Em uma entrevista muito consciente sobre sua posição vanguardista para a The Hollywood Reporter, Pêra mostra a empolgação em poder criar uma ligação artificial entre os dois autores que já conectava mentalmente. Pensando no roteiro e nas partes que seriam gravadas com atores, bastava o que ele chama de “domar a tecnologia” (tradução livre) para gerar as imagens que misturam os dois universos e que são utilizadas tão bem no longa-metragem. É perceptível que este é o trabalho de um grande fã dos dois escritores, e talvez alguém que desconheça completamente os universos cinematográficos não compreenda bem a ideia proposta ao juntá-los telepaticamente.
É necessário uma certa abertura da mente para abraçar a ideia caótica do longa, sendo um tanto difícil assisti-lo se não adentrar um estado de trance contemplativo. Mas a reflexão sobre o status dos dois artistas como criadores do próprio universo e a realidade dessa afirmação quando combinada com todas as possibilidades da tecnologia avançada é brilhante. O mesmo ocorre com a afirmação sobre as personas feita há tanto tempo mas que, como ficção científica, se encaixa perfeitamente na realidade de um mundo com redes sociais.
A experiência audiovisual é levada à vanguarda com o uso de imagens reais misturadas com imagens artificiais, falas reflexivas e uma trilha sonora tão marcante quanto a distorção utilizada na voz dos atores reais. Acredito que este seja um filme que, quando visto na sala escura e com a sonorização adequada, seja ainda mais marcante - o que infelizmente sabemos que será uma realidade para poucos, considerando o filme independente e experimental.
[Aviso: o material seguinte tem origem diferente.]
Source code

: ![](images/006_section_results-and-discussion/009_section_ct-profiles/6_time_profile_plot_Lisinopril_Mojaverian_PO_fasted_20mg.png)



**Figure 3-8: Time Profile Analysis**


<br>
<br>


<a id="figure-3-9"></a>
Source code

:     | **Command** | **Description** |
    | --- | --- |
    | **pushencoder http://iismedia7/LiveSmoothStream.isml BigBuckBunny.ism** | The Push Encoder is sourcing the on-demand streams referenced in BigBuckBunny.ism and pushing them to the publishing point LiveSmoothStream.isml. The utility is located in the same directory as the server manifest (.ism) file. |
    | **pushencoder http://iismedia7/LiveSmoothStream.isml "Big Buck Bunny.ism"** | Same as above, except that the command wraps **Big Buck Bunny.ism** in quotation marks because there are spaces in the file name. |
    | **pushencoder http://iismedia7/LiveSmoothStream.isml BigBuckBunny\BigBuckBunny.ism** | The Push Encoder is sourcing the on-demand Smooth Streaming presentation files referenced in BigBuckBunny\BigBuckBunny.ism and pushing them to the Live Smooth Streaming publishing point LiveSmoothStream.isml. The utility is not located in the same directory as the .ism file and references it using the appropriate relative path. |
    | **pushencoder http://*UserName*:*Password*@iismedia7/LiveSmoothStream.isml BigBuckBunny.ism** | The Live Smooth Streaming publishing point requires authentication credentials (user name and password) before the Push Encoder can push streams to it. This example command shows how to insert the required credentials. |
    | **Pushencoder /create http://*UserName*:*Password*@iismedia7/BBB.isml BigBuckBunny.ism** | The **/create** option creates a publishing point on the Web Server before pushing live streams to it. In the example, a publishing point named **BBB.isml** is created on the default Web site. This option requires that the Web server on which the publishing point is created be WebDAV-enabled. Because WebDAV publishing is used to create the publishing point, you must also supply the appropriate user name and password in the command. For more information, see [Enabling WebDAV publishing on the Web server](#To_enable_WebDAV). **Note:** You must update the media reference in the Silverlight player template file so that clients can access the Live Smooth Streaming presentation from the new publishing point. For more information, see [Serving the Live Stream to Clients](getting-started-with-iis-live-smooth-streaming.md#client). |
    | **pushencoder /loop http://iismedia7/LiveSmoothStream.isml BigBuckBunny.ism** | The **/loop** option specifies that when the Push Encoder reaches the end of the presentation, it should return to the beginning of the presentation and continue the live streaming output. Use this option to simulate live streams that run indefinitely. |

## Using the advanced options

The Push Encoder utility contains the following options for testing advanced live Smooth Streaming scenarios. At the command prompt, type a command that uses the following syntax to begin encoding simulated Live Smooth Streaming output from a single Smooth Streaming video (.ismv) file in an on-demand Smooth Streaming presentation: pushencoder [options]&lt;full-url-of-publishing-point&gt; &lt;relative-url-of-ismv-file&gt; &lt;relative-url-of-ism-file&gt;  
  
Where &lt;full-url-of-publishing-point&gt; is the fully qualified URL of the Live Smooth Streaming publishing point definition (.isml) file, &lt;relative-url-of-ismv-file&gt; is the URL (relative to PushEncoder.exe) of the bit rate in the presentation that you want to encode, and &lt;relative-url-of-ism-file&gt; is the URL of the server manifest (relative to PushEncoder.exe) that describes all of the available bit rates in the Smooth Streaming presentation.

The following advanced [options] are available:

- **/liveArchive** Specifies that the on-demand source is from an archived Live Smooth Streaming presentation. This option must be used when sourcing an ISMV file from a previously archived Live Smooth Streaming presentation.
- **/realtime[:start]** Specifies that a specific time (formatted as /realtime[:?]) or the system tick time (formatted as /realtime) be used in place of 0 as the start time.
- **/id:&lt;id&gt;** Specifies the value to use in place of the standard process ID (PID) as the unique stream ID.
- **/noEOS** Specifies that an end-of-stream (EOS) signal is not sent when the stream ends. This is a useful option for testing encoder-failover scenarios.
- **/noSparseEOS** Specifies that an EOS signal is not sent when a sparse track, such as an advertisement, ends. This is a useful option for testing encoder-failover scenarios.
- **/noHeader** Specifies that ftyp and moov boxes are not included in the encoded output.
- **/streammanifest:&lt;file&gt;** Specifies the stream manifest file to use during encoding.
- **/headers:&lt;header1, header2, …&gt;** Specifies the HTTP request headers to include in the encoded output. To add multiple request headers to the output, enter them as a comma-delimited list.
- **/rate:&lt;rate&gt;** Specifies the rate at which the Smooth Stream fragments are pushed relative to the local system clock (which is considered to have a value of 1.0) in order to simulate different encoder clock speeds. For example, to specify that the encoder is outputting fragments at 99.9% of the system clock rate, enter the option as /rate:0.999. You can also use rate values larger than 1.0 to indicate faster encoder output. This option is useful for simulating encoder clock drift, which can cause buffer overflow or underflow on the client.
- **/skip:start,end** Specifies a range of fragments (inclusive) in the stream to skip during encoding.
A mistura entre imagens em preto e branco e que atravessam tranquilamente o vale da estranheza e os sons distorcidos é bastante potente e gera um grande impacto no espectador.
Em uma grande discussão sobre a mecanização de processos chegando às áreas artísticas, o filme é um contraponto essencial ao conservadorismo generalizado. É possível utilizar os novos processos como ferramentas ao invés de um fim da criatividade. É claro que, para isso, é necessário uma visão fora da caixa capitalística de maximização de lucros - mas como o diretor também coloca em entrevista, esta é, de certa forma, a função da arte.